═══ Text under study

What do you get when you cross car rentals with time sharing?
Car sharing, a program designed to give people low-cost access to communal cars while reducing the number of cars in congested areas.
It works this way: A company or agency owns, maintains and insures a fleet of cars, trucks, vans or other vehicles strategically placed for access by car-share members.
Members pay an application fee and refundable security deposit to belong to the program ($525 in one program), and are given their own set of keys to a nearby vehicle that they share with others on a reservation basis. They pay only for the time they use the car, plus a mileage fee.
It can cost less than car ownership, especially for people who drive less than 10,000 miles a year and usually need a car for a day or less.
One estimate shows that car sharing can save a driver $2,166 on the routine operating costs of a new small sedan if they drive less than 2,500 miles per year. And that doesn’t include the insurance, maintenance, cleaning and repairs. Some car-share programs also give people access to a variety of vehicles.
Car-sharing has become popular in Switzerland and Germany, where it was pioneered about 10 years ago. There are about 40,000 European car-share members using 3,000 cars in more than 700 towns. It has also grown in a number of Canadian cities, including Quebec City, which has 200 members sharing 20 cars, in the last few years.
A pilot program has started in Portland, Ore., and another is being planned in Seattle, the sixth-most congested city in the nation. Others are being devised for Los Angeles and San Francisco.
Car sharing is billed as a way to ease traffic and reduce auto emissions and other environmental problems, while giving residents an alternative to car ownership or public transportation.
Only a small percentage of the motoring public takes advantage of driving alternatives, such as car pooling and public transportation, said John Shadoff, manager of the Transportation Demand Management Center for the State of Washington Department of Transportation. Moreover, he said, the state is spending $4 billion for a rail system in Seattle that only about 3 percent of area residents are expected to use.
Conrad Wagner, who founded Mobility Carsharing Switzerland in 1987 and has been a consultant to several programs on the West Coast, said it has been successful in Switzerland because of the good public transit systems.
David Brook, general manager of CarSharing Portland Inc., the company that began the program there in February, said it’s designed, he said, for areas “that have good bus service, good neighborhood shopping, so you don’t need to get into your car every time you need to go to the store.
“Two things make it attractive,” Brook said. “One, they can save money, if they don’t drive much. Two, it’s good for the environment” by reducing the number of cars on the road.
But, he noted, part of it is a lifestyle choice. “We have two sort of major target groups: People who don’t own a car or philosophically don’t want to own a car, but they do need the mobility and . . . I think, car sharing can provide an alternative to owning a second car.”

══════
═══ Provided information

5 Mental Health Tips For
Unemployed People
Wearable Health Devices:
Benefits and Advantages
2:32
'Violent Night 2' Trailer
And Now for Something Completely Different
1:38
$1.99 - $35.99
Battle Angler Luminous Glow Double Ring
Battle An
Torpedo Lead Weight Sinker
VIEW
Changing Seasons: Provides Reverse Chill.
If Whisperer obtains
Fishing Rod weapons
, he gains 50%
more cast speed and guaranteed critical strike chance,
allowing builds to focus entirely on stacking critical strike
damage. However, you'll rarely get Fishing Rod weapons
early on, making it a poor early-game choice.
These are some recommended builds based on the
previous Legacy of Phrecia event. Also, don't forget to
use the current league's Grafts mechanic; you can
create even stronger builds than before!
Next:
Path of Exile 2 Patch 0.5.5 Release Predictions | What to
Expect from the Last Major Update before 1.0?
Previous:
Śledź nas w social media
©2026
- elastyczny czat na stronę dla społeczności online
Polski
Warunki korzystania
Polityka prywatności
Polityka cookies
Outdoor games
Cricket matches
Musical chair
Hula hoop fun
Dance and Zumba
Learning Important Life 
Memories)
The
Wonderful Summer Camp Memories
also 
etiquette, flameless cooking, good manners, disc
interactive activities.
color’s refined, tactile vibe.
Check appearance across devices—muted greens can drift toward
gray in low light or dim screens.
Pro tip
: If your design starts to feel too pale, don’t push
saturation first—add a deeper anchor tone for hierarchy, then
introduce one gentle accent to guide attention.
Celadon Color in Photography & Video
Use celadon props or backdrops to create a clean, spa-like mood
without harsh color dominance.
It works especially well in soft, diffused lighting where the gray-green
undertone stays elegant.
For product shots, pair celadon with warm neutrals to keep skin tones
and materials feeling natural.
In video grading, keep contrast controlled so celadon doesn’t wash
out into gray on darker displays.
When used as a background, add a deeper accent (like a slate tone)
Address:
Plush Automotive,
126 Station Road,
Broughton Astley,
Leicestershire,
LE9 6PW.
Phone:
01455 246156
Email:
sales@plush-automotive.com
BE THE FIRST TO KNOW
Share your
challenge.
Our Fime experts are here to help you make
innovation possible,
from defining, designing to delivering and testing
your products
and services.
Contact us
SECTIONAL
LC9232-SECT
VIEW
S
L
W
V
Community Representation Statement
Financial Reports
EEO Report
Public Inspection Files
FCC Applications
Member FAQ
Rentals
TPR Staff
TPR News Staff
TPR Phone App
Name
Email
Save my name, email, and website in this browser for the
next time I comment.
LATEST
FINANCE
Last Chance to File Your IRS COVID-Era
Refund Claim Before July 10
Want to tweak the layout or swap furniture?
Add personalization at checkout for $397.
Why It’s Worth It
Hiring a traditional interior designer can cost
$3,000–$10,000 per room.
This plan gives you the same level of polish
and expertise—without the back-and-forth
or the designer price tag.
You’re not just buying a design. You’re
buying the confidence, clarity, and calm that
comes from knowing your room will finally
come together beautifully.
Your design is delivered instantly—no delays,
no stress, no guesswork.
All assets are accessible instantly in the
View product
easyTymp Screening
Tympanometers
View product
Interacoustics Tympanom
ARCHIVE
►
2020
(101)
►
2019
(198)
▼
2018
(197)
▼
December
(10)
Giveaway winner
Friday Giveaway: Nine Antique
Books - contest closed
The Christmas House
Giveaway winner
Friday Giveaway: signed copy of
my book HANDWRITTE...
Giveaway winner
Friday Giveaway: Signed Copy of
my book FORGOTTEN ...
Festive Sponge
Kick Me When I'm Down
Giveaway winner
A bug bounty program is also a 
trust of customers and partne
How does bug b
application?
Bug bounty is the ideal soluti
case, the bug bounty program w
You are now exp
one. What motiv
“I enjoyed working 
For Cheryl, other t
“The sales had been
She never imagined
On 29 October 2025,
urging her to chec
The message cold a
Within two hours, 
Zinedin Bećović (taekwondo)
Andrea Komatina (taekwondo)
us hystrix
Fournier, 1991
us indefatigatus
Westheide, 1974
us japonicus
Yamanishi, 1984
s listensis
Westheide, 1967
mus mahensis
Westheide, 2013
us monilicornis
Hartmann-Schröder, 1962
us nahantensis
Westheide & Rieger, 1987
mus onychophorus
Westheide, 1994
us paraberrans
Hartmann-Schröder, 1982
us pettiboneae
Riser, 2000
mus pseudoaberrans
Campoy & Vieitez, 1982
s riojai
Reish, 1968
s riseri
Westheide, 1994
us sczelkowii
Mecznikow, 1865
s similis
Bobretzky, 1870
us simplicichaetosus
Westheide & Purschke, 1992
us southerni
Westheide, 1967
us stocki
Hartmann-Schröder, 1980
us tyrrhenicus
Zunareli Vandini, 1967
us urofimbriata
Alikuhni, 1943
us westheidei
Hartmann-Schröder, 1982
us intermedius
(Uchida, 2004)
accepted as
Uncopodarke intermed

══════

> Tasks
A. In the car-sharing article, in what year did Conrad Wagner found Mobility Carsharing Switzerland?
B. Revise the passage of the car-sharing article starting with "Conrad Wagner, who" and going on through "on the road.", putting "grocery" in place of "store".

> Task-by-task results
A. 1987

B.
Conrad Wagner, who founded Mobility Carsharing Switzerland in 1987 and has been a consultant to several programs on the West Coast, said it has been successful in Switzerland because of the good public transit systems.
David Brook, general manager of CarSharing Portland Inc., the company that began the program there in February, said it’s designed, he said, for areas “that have good bus service, good neighborhood shopping, so you don’t need to get into your car every time you need to go to the grocery.
“Two things make it attractive,” Brook said. “One, they can save money, if they don’t drive much. Two, it’s good for the environment” by reducing the number of cars on the road.